On le retrouve en 1610 mort sur le rivage dans des conditions mal élucidées.

Son œuvre, passions, solitude , sujets intemporels sacrés et profanes

Dans l’ensemble de sa production, au début de son œuvre, il va opposer au " bon goût " et au " maniérisme " de la peinture italienne la trivialité de ses mauvais garçons lascifs, aux visage grimaçants, au regard vague et fatigué tels que le " Jeune Bacchus malade "

et le" Garçon mordu par un lézard ".

Ces toiles sont refusées par ses contemporains offusqués qui n’acceptent pas que pour créer un art qui échappe à des règles établies, il choisisse des sujets terribles et intemporels issus de son monde où le quotidien des cabarets est fait de misère et de violence.

Pour lui, c’est un défi vis à vis des peintres recherchés dans la Rome de la fin du XVIème siècle.

C’est alors que, sans doute fatigué de sa vie de vagabond, il accepte la protection du cardinal Del Monte et réalise deux chefs d’œuvres :

- " Le Martyre " et " La vocation de Saint Matthieu "

et

- " Saint-Matthieu et l’ange " dans la Chapelle Contarelli de l’église " Saint-Louis des Français " à Rome en 1599.

" La vocation de Saint-Matthieu " où l’on voit que le miracle divin peut s’accommoder d’une scène de la vie quotidienne. L’action se déroule dans le bureau des impôts où un agent fait ses comptes. La lumière vient d’en haut à droite, d’une fenêtre close, comme condamnée.

Le Christ surgit et désigne un homme occupé à faire des calculs de la main dans un geste évoquant " La Création du monde " de la Chapelle Sixtine. Dans le tableau, le visible se coupe en deux, le bras tendu du Christ fait entrer dans les ténèbres de la pièce close une brèche lumineuse, irruption de la grâce divine dans la réalité la plus banale, instant d’une vision qui nous fait pénétrer dans le sacré.

Toute l’illumination qui l’anime est une rupture d’avec « la Renaissance ».
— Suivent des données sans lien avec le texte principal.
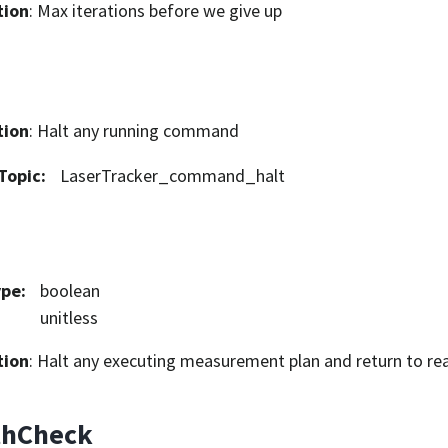
tion
: Max iterations before we give up
tion
: Halt any running command
Topic
:
LaserTracker_command_halt
ype
:
boolean
unitless
tion
: Halt any executing measurement plan and return to re
thCheck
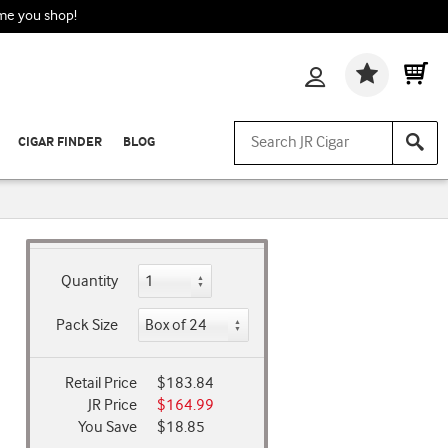
ime you shop!
Wishlis
CIGAR FINDER
BLOG
Quantity
Pack Size
Retail Price
$183.84
JR Price
$164.99
You Save
$18.85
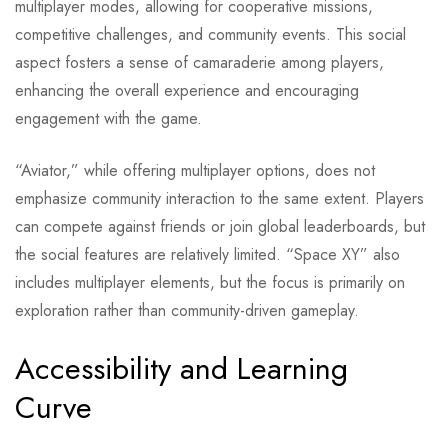
multiplayer modes, allowing for cooperative missions,
competitive challenges, and community events. This social
aspect fosters a sense of camaraderie among players,
enhancing the overall experience and encouraging
engagement with the game.
“Aviator,” while offering multiplayer options, does not
emphasize community interaction to the same extent. Players
can compete against friends or join global leaderboards, but
the social features are relatively limited. “Space XY” also
includes multiplayer elements, but the focus is primarily on
exploration rather than community-driven gameplay.
Accessibility and Learning
Curve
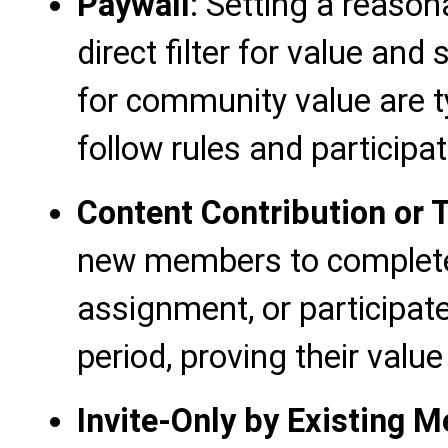
Paywall
: Setting a reason
direct filter for value and 
for community value are ty
follow rules and participat
Content Contribution or
new members to complete
assignment, or participate 
period, proving their valu
Invite-Only by Existing 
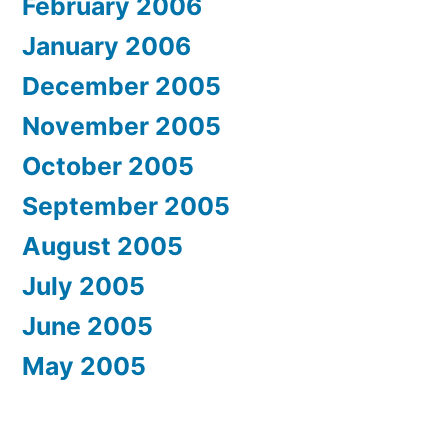
February 2006
January 2006
December 2005
November 2005
October 2005
September 2005
August 2005
July 2005
June 2005
May 2005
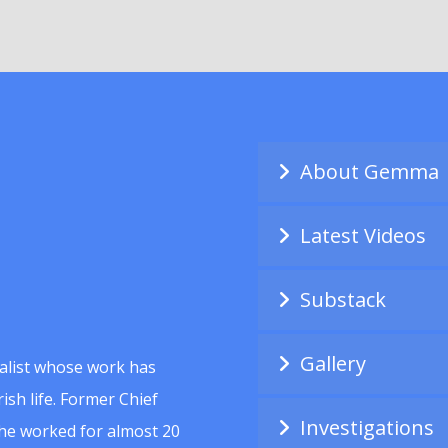
About Gemma
Latest Videos
Substack
Gallery
alist whose work has
ish life. Former Chief
Investigations
she worked for almost 20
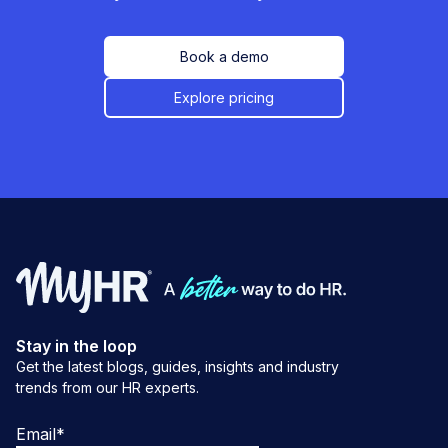
Book a demo
Explore pricing
Stay in the loop
Get the latest blogs, guides, insights and industry
trends from our HR experts.
Email
*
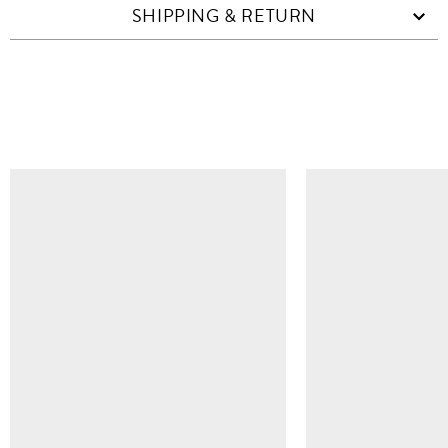
SHIPPING & RETURN
SIMILAR ITEMS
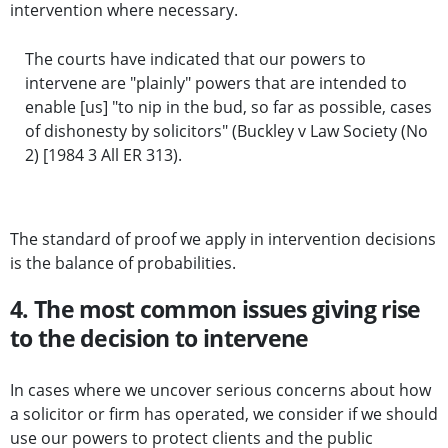
intervention where necessary.
The courts have indicated that our powers to
intervene are "plainly" powers that are intended to
enable [us] "to nip in the bud, so far as possible, cases
of dishonesty by solicitors" (Buckley v Law Society (No
2) [1984 3 All ER 313).
The standard of proof we apply in intervention decisions
is the balance of probabilities.
4. The most common issues giving rise
to the decision to intervene
In cases where we uncover serious concerns about how
a solicitor or firm has operated, we consider if we should
use our powers to protect clients and the public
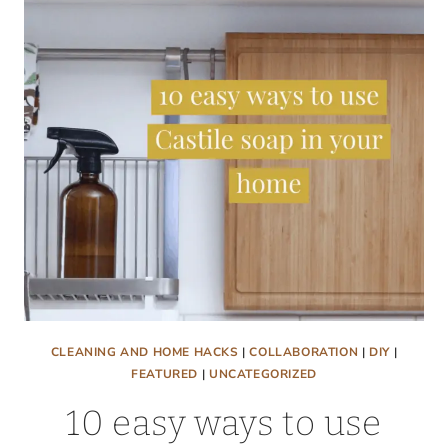
WITH
ONLY
2
TOOLS!
CLEANING AND HOME HACKS
|
COLLABORATION
|
DIY
|
FEATURED
|
UNCATEGORIZED
10 easy ways to use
La demande de sujets religieux le poussent à peindre d’autres scènes bibliques. Il réalise la toile " Judith et Holopherne " (1599) conservée dans le " palais Barberini " à Rome qui décrit un épisode biblique issu de " l’Ancien testament ", au dramatisme puissant.

Les personnages baignés de lumière se détachent sur l’arrière plan très sombre. On y observe l’intraitable Judith de Bethulie tranchant le cou du général assyrien Holopherne afin de libérer sa ville assiégée.

Du beau visage de Judith, concentrée, aux sourcils froncés émerge une lumière aux éclats de la nacre de ses boucles d’oreilles qui va à l’encontre du thème abordé. Le ressenti esthétique devient ici comme dans " La vocation de Saint-Matthieu " une expérience du sacré.

A ce propos Yannick Haenel nous dit précisément " Ce nid de flammes où la lumière et l’ombre, en se livrant une bataille sans merci, ne cessent de nous initier à ce qui échappe au visible " dans un très bel essai consacré au Caravage ( 1) .

Nous avons pu observer que ses peintures religieuses décrivent des moments de tension et de basculement, conformes au tragique biblique. Une caractéristique surprenante chez Caravage est sa propension à se mettre en scène dans ses tableaux. Il s’est représenté dans son " Jeune Bacchus malade ", il assiste en spectateur affligé au " Martyre de Saint Matthieu ", et encore dans la dernière version de " David tenant la tête de Goliath ", la tête coupée du Philistin offre ses traits.

A l’image de sa vie, il y est à la fois le bourreau et la victime, représentés par le jeune David et le vieux Goliath. Il choisit des sujets terribles et intemporels, des assassinats, la misère et la violence qu’il a croisées dans sa vie.

S’il fallait résumer cette œuvre dérangeante, sublime et révolutionnaire, il me semble que Caravage vit la peinture comme un moyen de représenter une lumière surgie d’un monde de ténèbres. Chez lui, des rayons tombent dont on ne sait où sur des visages, des mains, des corps dénudés toujours violemment éclairés.

Et aussi, comme peu d’autres après lui, dont Cézanne et Monet, il parvient à affecter notre esprit et tous nos sens par l’intermédiaire du regard. C’est en cela qu’il est un génie.